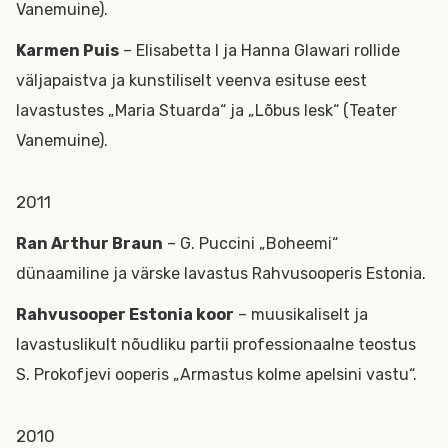
Vanemuine).
Karmen Puis
– Elisabetta I ja Hanna Glawari rollide
väljapaistva ja kunstiliselt veenva esituse eest
lavastustes „Maria Stuarda“ ja „Lõbus lesk“ (Teater
Vanemuine).
2011
Ran Arthur Braun
– G. Puccini „Boheemi“
dünaamiline ja värske lavastus Rahvusooperis Estonia.
Rahvusooper Estonia koor
– muusikaliselt ja
lavastuslikult nõudliku partii professionaalne teostus
S. Prokofjevi ooperis „Armastus kolme apelsini vastu“.
2010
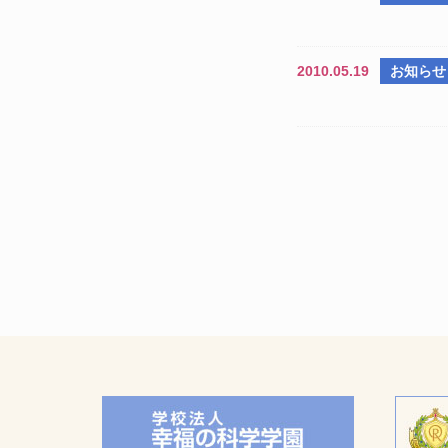
2010.05.19
お知らせ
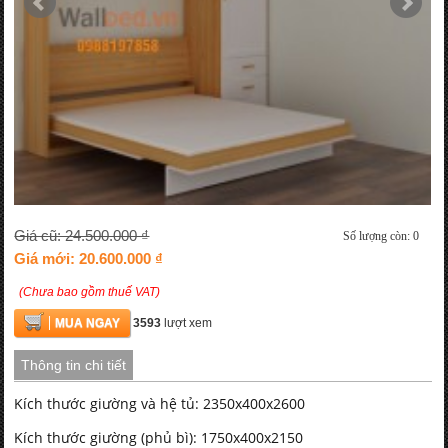
Giá cũ: 24.500.000 ₫
Số lượng còn: 0
Giá mới: 20.600.000 ₫
(Chưa bao gồm thuế VAT)
MUA NGAY
3593
lượt xem
Thông tin chi tiết
Kích thước giường và hệ tủ: 2350x400x2600
Kích thước giường (phủ bì): 1750x400x2150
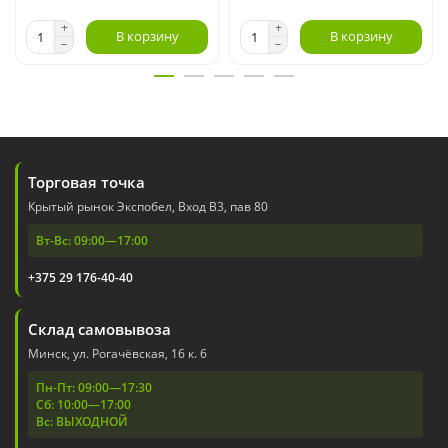
В корзину
В корзину
Торговая точка
Крытый рынок Экспобел, Вход В3, пав 80
Вт-Вс: 09:00—17:00
+375 29 176-40-40
Склад самовывоза
Минск, ул. Рогачёвская, 16 к. 6
Пн-Пт: 09:00—17:30
Сб: 10:00—17:00
Вс: ВЫХОДНОЙ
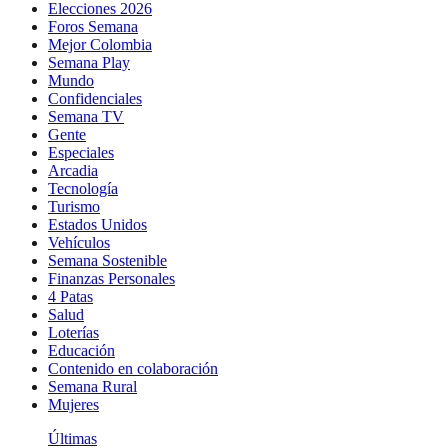
Elecciones 2026
Foros Semana
Mejor Colombia
Semana Play
Mundo
Confidenciales
Semana TV
Gente
Especiales
Arcadia
Tecnología
Turismo
Estados Unidos
Vehículos
Semana Sostenible
Finanzas Personales
4 Patas
Salud
Loterías
Educación
Contenido en colaboración
Semana Rural
Mujeres
Últimas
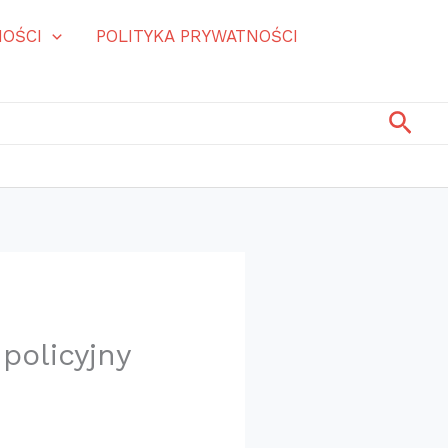
OŚCI
POLITYKA PRYWATNOŚCI
Szuk
policyjny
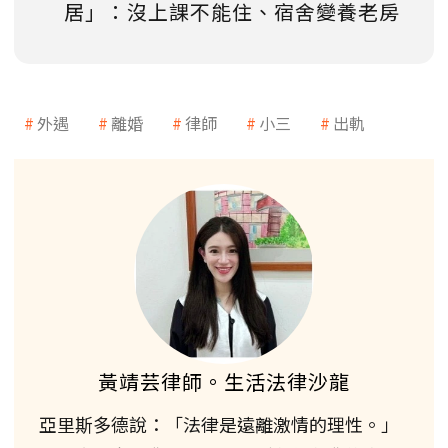
居」：沒上課不能住、宿舍變養老房
外遇
離婚
律師
小三
出軌
黃靖芸律師。生活法律沙龍
亞里斯多德說：「法律是遠離激情的理性。」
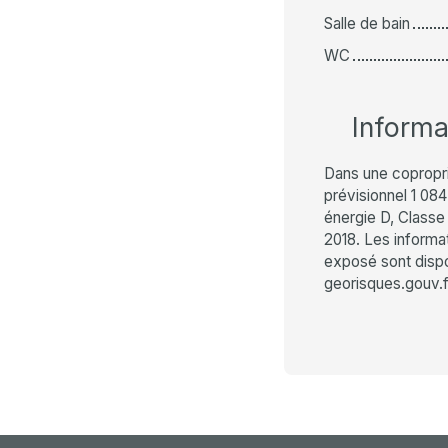
Salle de bain
WC
Inform
Dans une copropr
prévisionnel 1 08
énergie D, Classe 
2018. Les informat
exposé sont dispon
georisques.gouv.f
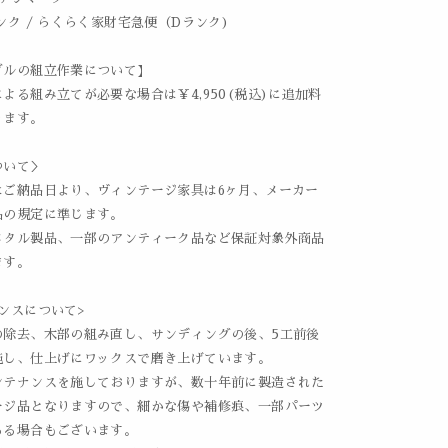
ンク / らくらく家財宅急便（Dランク)
ブルの組立作業について】
よる組み立てが必要な場合は￥4,950(税込)に追加料
ります。
ついて＞
はご納品日より、ヴィンテージ家具は6ヶ月、メーカー
品の規定に準じます。
メタル製品、一部のアンティーク品など保証対象外商品
ます。
ンスについて>
の除去、木部の組み直し、サンディングの後、5工前後
施し、仕上げにワックスで磨き上げています。
ンテナンスを施しておりますが、数十年前に製造された
ージ品となりますので、細かな傷や補修痕、一部パーツ
ある場合もございます。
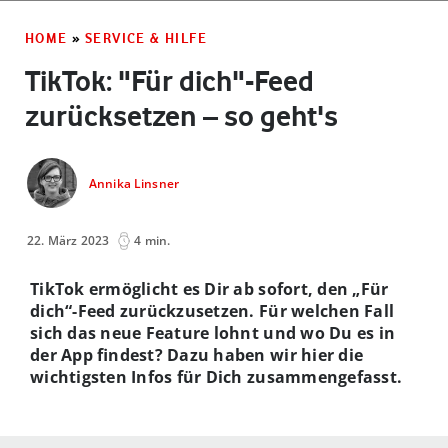
HOME
»
SERVICE & HILFE
TikTok: "Für dich"-Feed
zurücksetzen – so geht's
Annika Linsner
22. März 2023
4 min.
TikTok ermöglicht es Dir ab sofort, den „Für
dich“-Feed zurückzusetzen. Für welchen Fall
sich das neue Feature lohnt und wo Du es in
der App findest? Dazu haben wir hier die
wichtigsten Infos für Dich zusammengefasst.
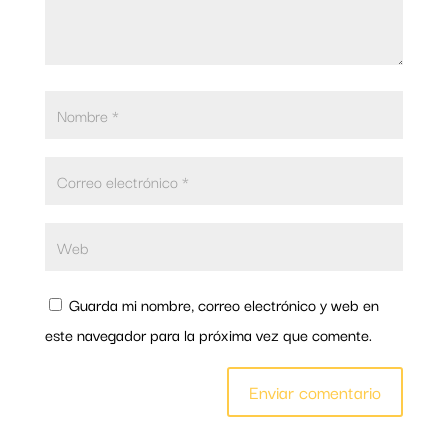
Guarda mi nombre, correo electrónico y web en
este navegador para la próxima vez que comente.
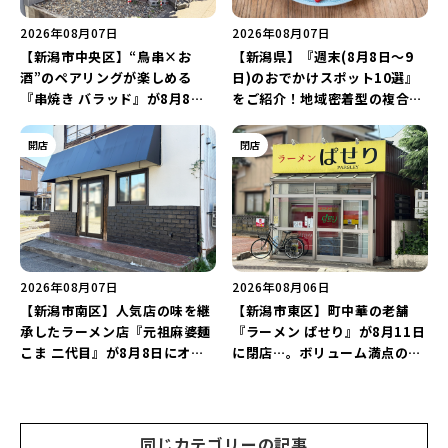
2026年08月07日
2026年08月07日
【新潟市中央区】“鳥串×お
【新潟県】『週末(8月8日～9
酒”のペアリングが楽しめる
日)のおでかけスポット10選』
『串焼き バラッド』が8月8日
をご紹介！地域密着型の複合施
にオープン！厳選した地酒もラ
設「めぐり舎」や「シーナシー
インアップ♪
ナ丸大新潟のサマーフェスタ
開店
閉店
2026」がおすすめ♪
2026年08月07日
2026年08月06日
【新潟市南区】人気店の味を継
【新潟市東区】町中華の老舗
承したラーメン店『元祖麻婆麺
『ラーメン ぱせり』が8月11日
こま 二代目』が8月8日にオー
に閉店…。ボリューム満点の名
プン！多くのファンに親しまれ
店が幕を閉じる。
た「麻婆麺」を復刻♪
同じカテゴリーの記事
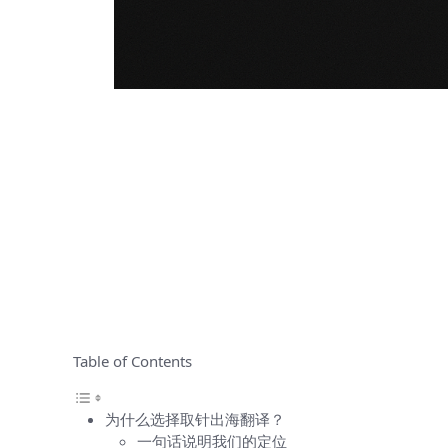
Table of Contents
为什么选择取针出海翻译？
一句话说明我们的定位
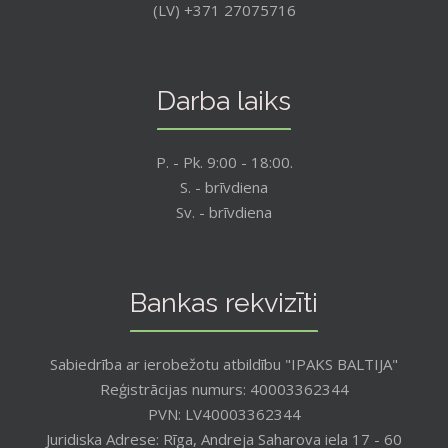
(LV) +371 27075716
Darba laiks
P. - Pk. 9:00 - 18:00.
S. - brīvdiena
Sv. - brīvdiena
Bankas rekvizīti
Sabiedrība ar ierobežotu atbildību "IPAKS BALTIJA"
Reģistrācijas numurs: 40003362344
PVN: LV40003362344
Juridiska Adrese: Rīga, Andreja Saharova iela 17 - 60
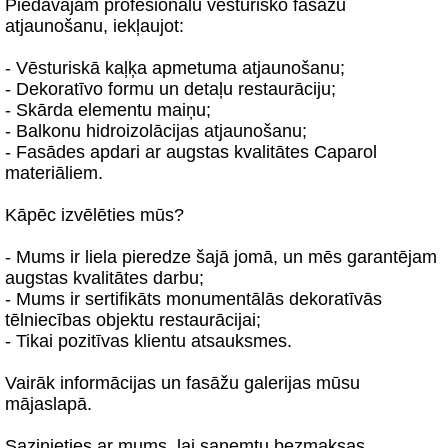
Piedāvājam profesionālu vēsturisko fasāžu
atjaunošanu, iekļaujot:
- Vēsturiskā kaļķa apmetuma atjaunošanu;
- Dekoratīvo formu un detaļu restaurāciju;
- Skārda elementu maiņu;
- Balkonu hidroizolācijas atjaunošanu;
- Fasādes apdari ar augstas kvalitātes Caparol
materiāliem.
Kāpēc izvēlēties mūs?
- Mums ir liela pieredze šajā jomā, un mēs garantējam
augstas kvalitātes darbu;
- Mums ir sertifikāts monumentālās dekoratīvās
tēlniecības objektu restaurācijai;
- Tikai pozitīvas klientu atsauksmes.
Vairāk informācijas un fasāžu galerijas mūsu
mājaslapā.
Sazinieties ar mums, lai saņemtu bezmaksas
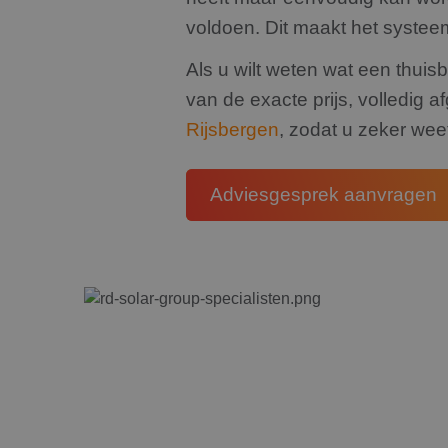
_clck
voldoen. Dit maakt het systeem
Als u wilt weten wat een thuis
van de exacte prijs, volledig 
Rijsbergen
, zodat u zeker we
Adviesgesprek aanvragen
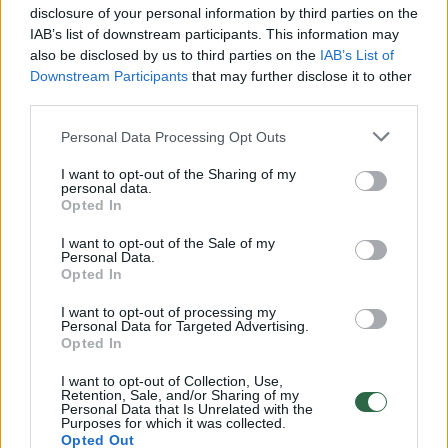
Kad diena prasidėtų žvaliai: vos 10 minučių truksianti
disclosure of your personal information by third parties on the
rytinė mankšta
IAB’s list of downstream participants. This information may
also be disclosed by us to third parties on the
IAB’s List of
Žinios
|
Sportas
Downstream Participants
that may further disclose it to other
third parties.
00:08:41
Laida „10 min. iki tobulybės su Jurijumi“ 2018-06-30
Personal Data Processing Opt Outs
Žinios
|
Gyvenimo būdas
I want to opt-out of the Sharing of my
personal data.
Opted In
00:00:39
Sėkmės istorija: ryžtinga moteris parodė, kaip atsikratė
I want to opt-out of the Sale of my
beveik pusės šimto kilogramų
Personal Data.
Opted In
Žinios
|
Sportas
I want to opt-out of processing my
Personal Data for Targeted Advertising.
Opted In
00:07:48
Laida „10 min. iki tobulybės su Jurijumi“ 2018-06-09
I want to opt-out of Collection, Use,
Žinios
|
Gyvenimo būdas
Retention, Sale, and/or Sharing of my
Personal Data that Is Unrelated with the
Purposes for which it was collected.
Opted Out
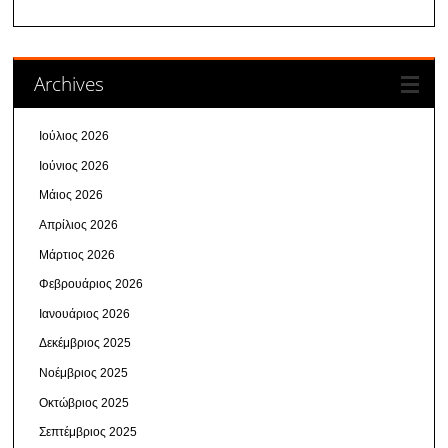
Archives
Ιούλιος 2026
Ιούνιος 2026
Μάιος 2026
Απρίλιος 2026
Μάρτιος 2026
Φεβρουάριος 2026
Ιανουάριος 2026
Δεκέμβριος 2025
Νοέμβριος 2025
Οκτώβριος 2025
Σεπτέμβριος 2025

※

Work order :: Would you return the records exactly as written, minus any image?

Expected answer ::
Vanemuine).
Karmen Puis
– Elisabetta I ja Hanna Glawari rollide
väljapaistva ja kunstiliselt veenva esituse eest
lavastustes „Maria Stuarda“ ja „Lõbus lesk“ (Teater
Vanemuine).
2011
Ran Arthur Braun
– G. Puccini „Boheemi“
dünaamiline ja värske lavastus Rahvusooperis Estonia.
Rahvusooper Estonia koor
– muusikaliselt ja
lavastuslikult nõudliku partii professionaalne teostus
S. Prokofjevi ooperis „Armastus kolme apelsini vastu“.
2010
2010.05.19
お知らせ
Giá cũ: 24.500.000 ₫
Số lượng còn: 0
Giá mới: 20.600.000 ₫
(Chưa bao gồm thuế VAT)
MUA NGAY
3593
lượt xem
Thông tin chi tiết
Kích thước giường và hệ tủ: 2350x400x2600
Kích thước giường (phủ bì): 1750x400x2150
В корзину
В корзину
Торговая точка
Крытый рынок Экспобел, Вход В3, пав 80
Вт-Вс: 09:00—17:00
+375 29 176-40-40
Склад самовывоза
Минск, ул. Рогачёвская, 16 к. 6
Пн-Пт: 09:00—17:30
Сб: 10:00—17:00
Вс: ВЫХОДНОЙ
Elecciones 2026
Foros Semana
Mejor Colombia
Semana Play
Mundo
Confidenciales
Semana TV
Gente
Especiales
Arcadia
Tecnología
Turismo
Estados Unidos
Vehículos
Semana Sostenible
Finanzas Personales
4 Patas
Salud
Loterías
Educación
Contenido en colaboración
Semana Rural
Mujeres
Últimas
OŚCI
POLITYKA PRYWATNOŚCI
Szuk
policyjny
居」：沒上課不能住、宿舍變養老房
外遇
離婚
律師
小三
出軌
黃靖芸律師。生活法律沙龍
亞里斯多德說：「法律是遠離激情的理性。」
Salle de bain
WC
Inform
Dans une copropr
prévisionnel 1 08
énergie D, Classe 
2018. Les informat
exposé sont dispon
georisques.gouv.f
ンク / らくらく家財宅急便（Dランク)
ブルの組立作業について】
よる組み立てが必要な場合は￥4,950(税込)に追加料
ります。
ついて＞
はご納品日より、ヴィンテージ家具は6ヶ月、メーカー
品の規定に準じます。
メタル製品、一部のアンティーク品など保証対象外商品
ます。
ンスについて>
の除去、木部の組み直し、サンディングの後、5工前後
施し、仕上げにワックスで磨き上げています。
ンテナンスを施しておりますが、数十年前に製造された
ージ品となりますので、細かな傷や補修痕、一部パーツ
ある場合もございます。
HOME
»
SERVICE & HILFE
TikTok: "Für dich"-Feed
zurücksetzen – so geht's
Annika Linsner
22. März 2023
4 min.
TikTok ermöglicht es Dir ab sofort, den „Für
dich“-Feed zurückzusetzen. Für welchen Fall
sich das neue Feature lohnt und wo Du es in
der App findest? Dazu haben wir hier die
wichtigsten Infos für Dich zusammengefasst.
Guarda mi nombre, correo electrónico y web en
este navegador para la próxima vez que comente.
2026年08月07日
2026年08月07日
【新潟市中央区】“鳥串×お
【新潟県】『週末(8月8日～9
酒”のペアリングが楽しめる
日)のおでかけスポット10選』
『串焼き バラッド』が8月8日
をご紹介！地域密着型の複合施
にオープン！厳選した地酒もラ
設「めぐり舎」や「シーナシー
インアップ♪
ナ丸大新潟のサマーフェスタ
開店
閉店
2026」がおすすめ♪
2026年08月07日
2026年08月06日
【新潟市南区】人気店の味を継
【新潟市東区】町中華の老舗
承したラーメン店『元祖麻婆麺
『ラーメン ぱせり』が8月11日
こま 二代目』が8月8日にオー
に閉店…。ボリューム満点の名
プン！多くのファンに親しまれ
店が幕を閉じる。
た「麻婆麺」を復刻♪
同じカテゴリーの記事
Table of Contents
为什么选择取针出海翻译？
一句话说明我们的定位
(LV) +371 27075716
Darba laiks
P. - Pk. 9:00 - 18:00.
S. - brīvdiena
Sv. - brīvdiena
Bankas rekvizīti
Sabiedrība ar ierobežotu atbildību "IPAKS BALTIJA"
Reģistrācijas numurs: 40003362344
PVN: LV40003362344
Juridiska Adrese: Rīga, Andreja Saharova iela 17 - 60
Piedāvājam profesionālu vēsturisko fasāžu
atjaunošanu, iekļaujot:
- Vēsturiskā kaļķa apmetuma atjaunošanu;
- Dekoratīvo formu un detaļu restaurāciju;
- Skārda elementu maiņu;
- Balkonu hidroizolācijas atjaunošanu;
- Fasādes apdari ar augstas kvalitātes Caparol
materiāliem.
Kāpēc izvēlēties mūs?
- Mums ir liela pieredze šajā jomā, un mēs garantējam
augstas kvalitātes darbu;
- Mums ir sertifikāts monumentālās dekoratīvās
tēlniecības objektu restaurācijai;
- Tikai pozitīvas klientu atsauksmes.
Vairāk informācijas un fasāžu galerijas mūsu
mājaslapā.
Sazinieties ar mums, lai saņemtu bezmaksas
_clck
voldoen. Dit maakt het systeem
Als u wilt weten wat een thuis
van de exacte prijs, volledig 
Rijsbergen
, zodat u zeker we
Adviesgesprek aanvragen
Kad diena prasidėtų žvaliai: vos 10 minučių truksianti
disclosure of your personal information by third parties on the
rytinė mankšta
IAB’s list of downstream participants. This information may
also be disclosed by us to third parties on the
IAB’s List of
Žinios
|
Sportas
Downstream Participants
that may further disclose it to other
third parties.
00:08:41
Laida „10 min. iki tobulybės su Jurijumi“ 2018-06-30
Personal Data Processing Opt Outs
Žinios
|
Gyvenimo būdas
I want to opt-out of the Sharing of my
personal data.
Opted In
00:00:39
Sėkmės istorija: ryžtinga moteris parodė, kaip atsikratė
I want to opt-out of the Sale of my
beveik pusės šimto kilogramų
Personal Data.
Opted In
Žinios
|
Sportas
I want to opt-out of processing my
Personal Data for Targeted Advertising.
Opted In
00:07:48
Laida „10 min. iki tobulybės su Jurijumi“ 2018-06-09
I want to opt-out of Collection, Use,
Žinios
|
Gyvenimo būdas
Retention, Sale, and/or Sharing of my
Personal Data that Is Unrelated with the
Purposes for which it was collected.
Opted Out
Archives
Ιούλιος 2026
Ιούνιος 2026
Μάιος 2026
Απρίλιος 2026
Μάρτιος 2026
Φεβρουάριος 2026
Ιανουάριος 2026
Δεκέμβριος 2025
Νοέμβριος 2025
Οκτώβριος 2025
Σεπτέμβριος 2025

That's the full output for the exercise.